Integrate NVIDIA libraries for accellerators
https://docs.nvidia.com/datacenter/dcgm/latest/user-guide/feature-overview.html
^^^ library
Branch for this issue: https://github.com/TACC/tacc_stats/tree/dcgm_support
Using this document to see what metrics Cazes wants: https://github.com/NVIDIA/dcgm-exporter/blob/main/etc/dcp-metrics-included.csv
(From Cazes:) From the PCI section, I’d like to keep track of bytes moved over the PCI bus. We probably need to talk to NVidia on on this one because I don’t know how retries factors in. If it doesn’t, then just keep track of bytes transmitted/recevied. It’s allso not clear which direction is transmit/receive.
#PCIE #DCGM_FI_DEV_PCIE_TX_THROUGHPUT counter Total number of bytes transmitted through PCIe TX (in KB) via NVML. #DCGM_FI_DEV_PCIE_RX_THROUGHPUT counter Total number of bytes received through PCIe RX (in KB) via NVML. #DCGM_FI_DEV_PCIE_REPLAY_COUNTER counter Total number of PCIe retries.
In a similar vein, I’d like to see what bandwidth we’re getting across the PCIe bus: #DCGM_FI_PROF_PCIE_TX_BYTES gauge The rate of data transmitted over the PCIe bus - including both protocol headers and data payloads - in bytes per second. #DCGM_FI_PROF_PCIE_RX_BYTES gauge The rate of data received over the PCIe bus - including both protocol headers and data payloads - in bytes per second.

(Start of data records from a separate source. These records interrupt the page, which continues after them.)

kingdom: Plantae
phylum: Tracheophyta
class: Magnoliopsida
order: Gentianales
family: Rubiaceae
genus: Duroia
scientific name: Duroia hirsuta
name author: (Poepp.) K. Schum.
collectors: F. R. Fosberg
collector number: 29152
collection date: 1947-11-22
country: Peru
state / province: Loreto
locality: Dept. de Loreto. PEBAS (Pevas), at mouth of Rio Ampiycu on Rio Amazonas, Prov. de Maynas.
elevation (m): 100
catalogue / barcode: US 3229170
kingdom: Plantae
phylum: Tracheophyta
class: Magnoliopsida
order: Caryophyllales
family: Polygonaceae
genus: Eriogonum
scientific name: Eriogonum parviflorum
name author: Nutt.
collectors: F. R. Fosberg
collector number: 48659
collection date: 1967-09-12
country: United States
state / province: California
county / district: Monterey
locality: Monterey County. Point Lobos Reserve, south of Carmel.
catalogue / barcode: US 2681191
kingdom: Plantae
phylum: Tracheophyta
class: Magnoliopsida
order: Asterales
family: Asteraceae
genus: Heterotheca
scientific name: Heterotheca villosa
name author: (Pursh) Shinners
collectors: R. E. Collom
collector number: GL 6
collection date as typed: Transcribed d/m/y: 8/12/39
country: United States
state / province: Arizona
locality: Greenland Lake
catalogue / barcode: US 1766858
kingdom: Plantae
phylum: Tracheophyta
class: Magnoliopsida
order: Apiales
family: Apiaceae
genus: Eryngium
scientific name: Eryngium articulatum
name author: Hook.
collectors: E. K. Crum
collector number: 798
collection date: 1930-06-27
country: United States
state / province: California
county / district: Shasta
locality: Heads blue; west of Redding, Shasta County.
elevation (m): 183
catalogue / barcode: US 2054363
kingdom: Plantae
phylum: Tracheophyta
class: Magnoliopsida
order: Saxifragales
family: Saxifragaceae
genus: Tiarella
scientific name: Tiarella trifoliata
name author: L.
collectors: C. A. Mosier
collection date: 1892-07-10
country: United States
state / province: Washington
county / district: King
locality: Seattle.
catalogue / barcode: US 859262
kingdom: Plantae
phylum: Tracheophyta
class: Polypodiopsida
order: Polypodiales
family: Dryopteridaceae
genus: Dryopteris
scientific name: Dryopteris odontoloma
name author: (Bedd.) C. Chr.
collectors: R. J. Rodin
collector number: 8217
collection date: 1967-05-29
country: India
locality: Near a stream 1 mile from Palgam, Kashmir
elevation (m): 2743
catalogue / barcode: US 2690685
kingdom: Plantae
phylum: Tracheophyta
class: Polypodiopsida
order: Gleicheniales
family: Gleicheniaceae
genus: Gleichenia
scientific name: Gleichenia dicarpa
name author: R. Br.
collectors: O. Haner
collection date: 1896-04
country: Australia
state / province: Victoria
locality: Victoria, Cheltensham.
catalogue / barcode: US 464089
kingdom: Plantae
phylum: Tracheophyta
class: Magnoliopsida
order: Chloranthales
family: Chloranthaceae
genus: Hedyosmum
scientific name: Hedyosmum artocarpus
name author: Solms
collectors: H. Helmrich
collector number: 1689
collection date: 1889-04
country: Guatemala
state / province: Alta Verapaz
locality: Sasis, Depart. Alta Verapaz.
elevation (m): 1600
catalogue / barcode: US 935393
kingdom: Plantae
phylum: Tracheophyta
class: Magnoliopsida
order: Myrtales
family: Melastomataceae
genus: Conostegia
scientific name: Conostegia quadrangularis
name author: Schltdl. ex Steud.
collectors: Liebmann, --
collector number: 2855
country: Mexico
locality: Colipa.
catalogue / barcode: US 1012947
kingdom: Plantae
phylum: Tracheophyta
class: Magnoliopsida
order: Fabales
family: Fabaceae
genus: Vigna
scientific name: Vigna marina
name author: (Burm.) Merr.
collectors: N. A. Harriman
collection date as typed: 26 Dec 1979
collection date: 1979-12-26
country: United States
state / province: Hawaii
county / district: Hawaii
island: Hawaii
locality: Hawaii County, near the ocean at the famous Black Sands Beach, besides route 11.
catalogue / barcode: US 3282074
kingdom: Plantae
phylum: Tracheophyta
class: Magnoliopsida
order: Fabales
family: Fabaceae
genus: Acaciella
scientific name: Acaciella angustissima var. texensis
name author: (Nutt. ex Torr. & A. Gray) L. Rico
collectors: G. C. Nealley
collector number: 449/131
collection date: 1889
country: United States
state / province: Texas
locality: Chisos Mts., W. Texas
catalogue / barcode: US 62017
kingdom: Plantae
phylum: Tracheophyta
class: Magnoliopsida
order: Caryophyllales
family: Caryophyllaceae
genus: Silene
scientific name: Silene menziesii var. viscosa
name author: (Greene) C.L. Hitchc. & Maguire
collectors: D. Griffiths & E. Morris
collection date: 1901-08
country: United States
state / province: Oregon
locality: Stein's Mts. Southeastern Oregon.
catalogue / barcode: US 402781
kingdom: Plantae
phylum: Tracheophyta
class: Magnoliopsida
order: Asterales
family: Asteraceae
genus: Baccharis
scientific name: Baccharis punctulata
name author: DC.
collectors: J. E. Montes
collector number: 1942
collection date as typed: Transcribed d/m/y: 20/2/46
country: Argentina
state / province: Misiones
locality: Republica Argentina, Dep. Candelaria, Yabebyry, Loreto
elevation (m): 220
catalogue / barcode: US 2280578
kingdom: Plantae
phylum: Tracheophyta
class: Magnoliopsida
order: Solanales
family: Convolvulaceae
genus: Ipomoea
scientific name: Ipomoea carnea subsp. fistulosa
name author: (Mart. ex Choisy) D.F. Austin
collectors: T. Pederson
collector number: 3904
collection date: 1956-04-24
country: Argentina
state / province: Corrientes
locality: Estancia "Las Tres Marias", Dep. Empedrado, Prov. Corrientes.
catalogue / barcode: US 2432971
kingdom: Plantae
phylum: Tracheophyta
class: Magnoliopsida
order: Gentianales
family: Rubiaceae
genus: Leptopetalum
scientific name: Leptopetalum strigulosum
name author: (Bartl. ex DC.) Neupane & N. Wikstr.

And finally, are the tensor cores being used: #DCGM_FI_PROF_PIPE_TENSOR_ACTIVE gauge Ratio of cycles the tensor (HMMA) pipe is active (in %).
I don’t see a metric to measure memory bandwidth from the HBM.
These values should tell us how well the GPU is being used and whether or not the tensor cores are being used. I don’t expect to see them used unless it’s a pytorch or tf job.
We should also be able to tell if the GPU is spending more time moving data than calculating.